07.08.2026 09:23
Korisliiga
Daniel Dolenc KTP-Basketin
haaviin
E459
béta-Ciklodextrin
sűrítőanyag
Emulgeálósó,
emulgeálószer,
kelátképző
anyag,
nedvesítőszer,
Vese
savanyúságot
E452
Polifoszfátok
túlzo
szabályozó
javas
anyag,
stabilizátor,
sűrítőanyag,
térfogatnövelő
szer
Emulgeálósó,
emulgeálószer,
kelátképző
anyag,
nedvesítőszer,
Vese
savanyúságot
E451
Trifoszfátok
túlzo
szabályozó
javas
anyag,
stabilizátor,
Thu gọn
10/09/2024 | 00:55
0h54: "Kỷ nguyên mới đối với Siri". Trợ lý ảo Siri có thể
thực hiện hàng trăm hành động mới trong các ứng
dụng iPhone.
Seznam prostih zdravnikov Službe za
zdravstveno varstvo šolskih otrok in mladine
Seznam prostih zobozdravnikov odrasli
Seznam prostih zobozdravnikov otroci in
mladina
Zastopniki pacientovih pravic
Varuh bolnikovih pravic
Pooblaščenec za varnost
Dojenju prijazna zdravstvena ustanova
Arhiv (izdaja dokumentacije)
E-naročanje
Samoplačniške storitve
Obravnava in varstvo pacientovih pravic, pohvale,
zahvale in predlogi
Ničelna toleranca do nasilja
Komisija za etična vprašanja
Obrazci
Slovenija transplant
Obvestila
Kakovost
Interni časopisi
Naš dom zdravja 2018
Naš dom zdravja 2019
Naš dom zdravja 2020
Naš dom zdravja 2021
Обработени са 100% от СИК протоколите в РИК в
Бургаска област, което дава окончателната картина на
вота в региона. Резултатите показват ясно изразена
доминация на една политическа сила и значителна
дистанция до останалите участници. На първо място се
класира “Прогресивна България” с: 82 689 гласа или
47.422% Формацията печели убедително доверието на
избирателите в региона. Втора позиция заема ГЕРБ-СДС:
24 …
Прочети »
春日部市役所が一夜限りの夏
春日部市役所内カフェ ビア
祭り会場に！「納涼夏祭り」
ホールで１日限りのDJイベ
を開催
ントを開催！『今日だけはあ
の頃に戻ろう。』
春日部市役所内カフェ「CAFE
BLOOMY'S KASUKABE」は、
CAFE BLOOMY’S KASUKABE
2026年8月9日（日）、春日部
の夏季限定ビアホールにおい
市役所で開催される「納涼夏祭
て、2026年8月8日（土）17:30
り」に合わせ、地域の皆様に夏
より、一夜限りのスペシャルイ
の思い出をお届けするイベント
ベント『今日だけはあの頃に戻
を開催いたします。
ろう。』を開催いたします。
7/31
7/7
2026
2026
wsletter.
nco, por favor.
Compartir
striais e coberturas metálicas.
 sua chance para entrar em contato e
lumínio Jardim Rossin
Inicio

...

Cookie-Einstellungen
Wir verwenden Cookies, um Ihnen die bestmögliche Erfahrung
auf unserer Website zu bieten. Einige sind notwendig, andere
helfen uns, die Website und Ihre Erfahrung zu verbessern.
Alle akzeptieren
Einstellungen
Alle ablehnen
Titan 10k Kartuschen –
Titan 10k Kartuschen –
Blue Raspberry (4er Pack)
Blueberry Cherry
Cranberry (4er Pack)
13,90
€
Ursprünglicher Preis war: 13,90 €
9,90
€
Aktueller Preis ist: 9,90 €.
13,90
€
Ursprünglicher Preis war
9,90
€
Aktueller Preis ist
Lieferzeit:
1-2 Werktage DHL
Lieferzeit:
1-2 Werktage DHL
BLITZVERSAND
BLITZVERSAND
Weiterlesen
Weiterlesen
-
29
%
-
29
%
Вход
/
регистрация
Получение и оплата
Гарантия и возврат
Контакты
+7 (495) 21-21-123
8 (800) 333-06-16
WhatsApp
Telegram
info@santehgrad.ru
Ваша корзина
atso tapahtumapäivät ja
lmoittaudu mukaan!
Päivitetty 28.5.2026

--

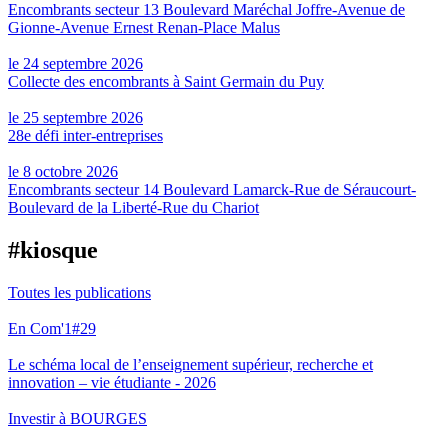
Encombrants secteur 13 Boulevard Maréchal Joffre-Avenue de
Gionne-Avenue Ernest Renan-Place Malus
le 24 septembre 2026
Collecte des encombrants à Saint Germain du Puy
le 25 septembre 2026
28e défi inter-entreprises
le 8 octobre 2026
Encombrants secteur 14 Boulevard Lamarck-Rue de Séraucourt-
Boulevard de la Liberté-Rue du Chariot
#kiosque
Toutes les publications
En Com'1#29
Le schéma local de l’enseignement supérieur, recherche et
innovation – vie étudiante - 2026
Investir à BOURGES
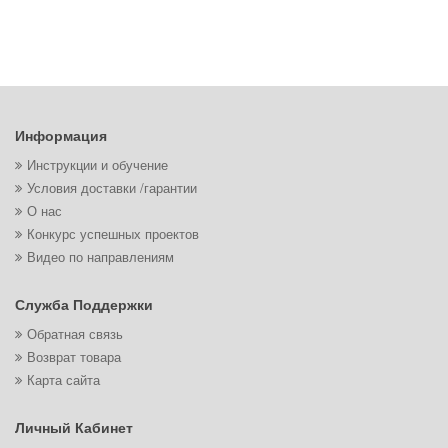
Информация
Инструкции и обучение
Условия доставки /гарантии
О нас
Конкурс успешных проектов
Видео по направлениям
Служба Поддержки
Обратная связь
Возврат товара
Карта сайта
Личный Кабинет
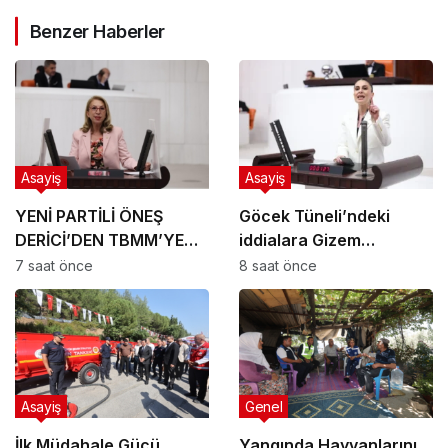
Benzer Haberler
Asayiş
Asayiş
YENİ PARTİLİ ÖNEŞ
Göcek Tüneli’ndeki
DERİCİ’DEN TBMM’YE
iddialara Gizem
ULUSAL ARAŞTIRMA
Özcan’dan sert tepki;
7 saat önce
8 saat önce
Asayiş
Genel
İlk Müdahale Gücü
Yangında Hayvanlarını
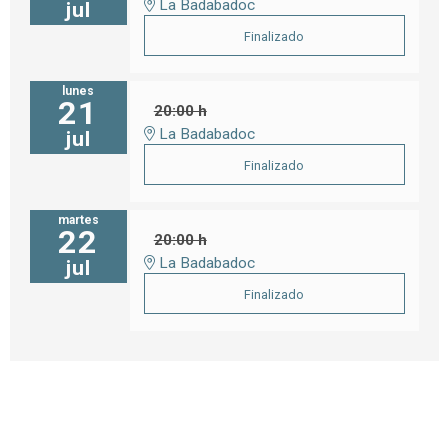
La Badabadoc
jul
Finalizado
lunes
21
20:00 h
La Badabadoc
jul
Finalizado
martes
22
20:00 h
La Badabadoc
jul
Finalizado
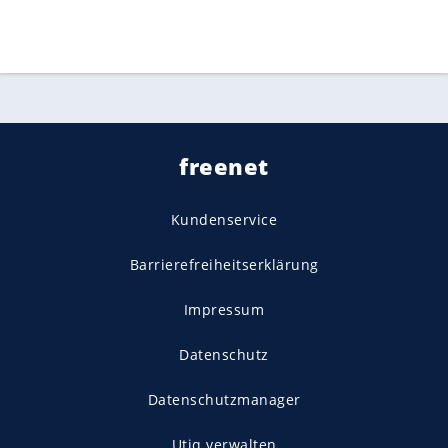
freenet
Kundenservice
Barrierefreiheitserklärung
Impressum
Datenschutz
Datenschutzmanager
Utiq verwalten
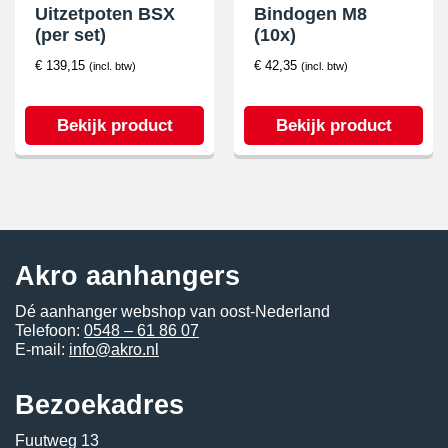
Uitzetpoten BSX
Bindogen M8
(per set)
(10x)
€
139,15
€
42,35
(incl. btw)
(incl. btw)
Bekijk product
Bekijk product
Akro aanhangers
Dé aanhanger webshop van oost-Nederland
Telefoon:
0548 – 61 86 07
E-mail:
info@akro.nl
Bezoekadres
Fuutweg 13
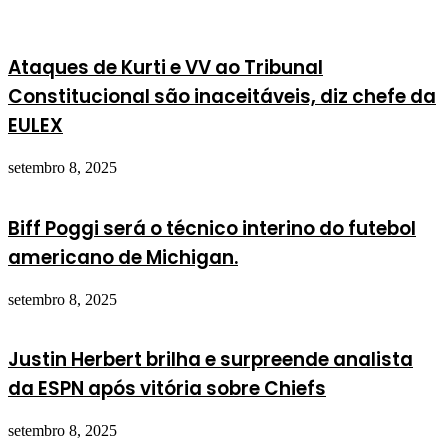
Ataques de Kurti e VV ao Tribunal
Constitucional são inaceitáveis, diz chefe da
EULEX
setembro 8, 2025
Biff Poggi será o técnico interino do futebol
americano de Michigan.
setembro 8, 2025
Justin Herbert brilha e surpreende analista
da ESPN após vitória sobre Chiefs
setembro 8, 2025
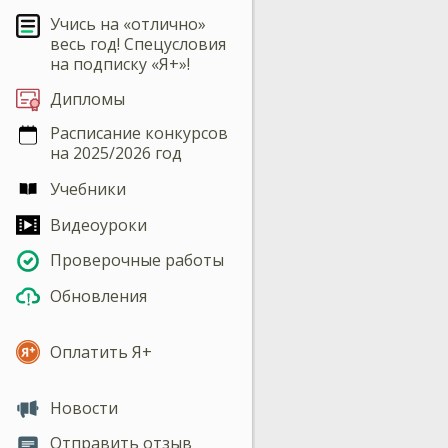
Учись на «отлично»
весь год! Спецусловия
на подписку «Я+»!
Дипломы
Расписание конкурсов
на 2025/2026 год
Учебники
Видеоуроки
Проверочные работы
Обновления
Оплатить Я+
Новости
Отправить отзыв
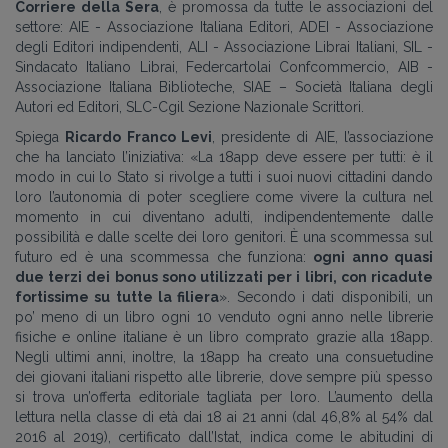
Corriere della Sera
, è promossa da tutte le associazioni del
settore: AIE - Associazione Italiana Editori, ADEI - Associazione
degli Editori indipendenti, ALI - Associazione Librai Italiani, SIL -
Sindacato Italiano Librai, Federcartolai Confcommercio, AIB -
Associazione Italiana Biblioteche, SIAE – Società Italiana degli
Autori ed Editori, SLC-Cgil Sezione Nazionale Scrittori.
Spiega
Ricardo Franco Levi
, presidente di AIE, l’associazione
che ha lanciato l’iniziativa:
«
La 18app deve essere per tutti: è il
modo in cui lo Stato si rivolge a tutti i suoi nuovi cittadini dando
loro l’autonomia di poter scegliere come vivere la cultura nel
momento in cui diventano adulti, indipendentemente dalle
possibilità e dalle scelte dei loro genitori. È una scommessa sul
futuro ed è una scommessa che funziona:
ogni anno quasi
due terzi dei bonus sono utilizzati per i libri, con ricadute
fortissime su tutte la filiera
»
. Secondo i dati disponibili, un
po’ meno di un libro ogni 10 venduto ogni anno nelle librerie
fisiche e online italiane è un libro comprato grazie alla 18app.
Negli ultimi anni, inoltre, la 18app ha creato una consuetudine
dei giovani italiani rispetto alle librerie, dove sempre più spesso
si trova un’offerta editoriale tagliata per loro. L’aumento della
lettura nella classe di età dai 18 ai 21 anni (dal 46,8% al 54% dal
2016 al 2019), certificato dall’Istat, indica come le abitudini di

**Assigned task:** For the string "Boulevard", find every line of the material that contains it, and copy each one.

**Expected answer:**
Encombrants secteur 13 Boulevard Maréchal Joffre-Avenue de
Encombrants secteur 14 Boulevard Lamarck-Rue de Séraucourt-
Boulevard de la Liberté-Rue du Chariot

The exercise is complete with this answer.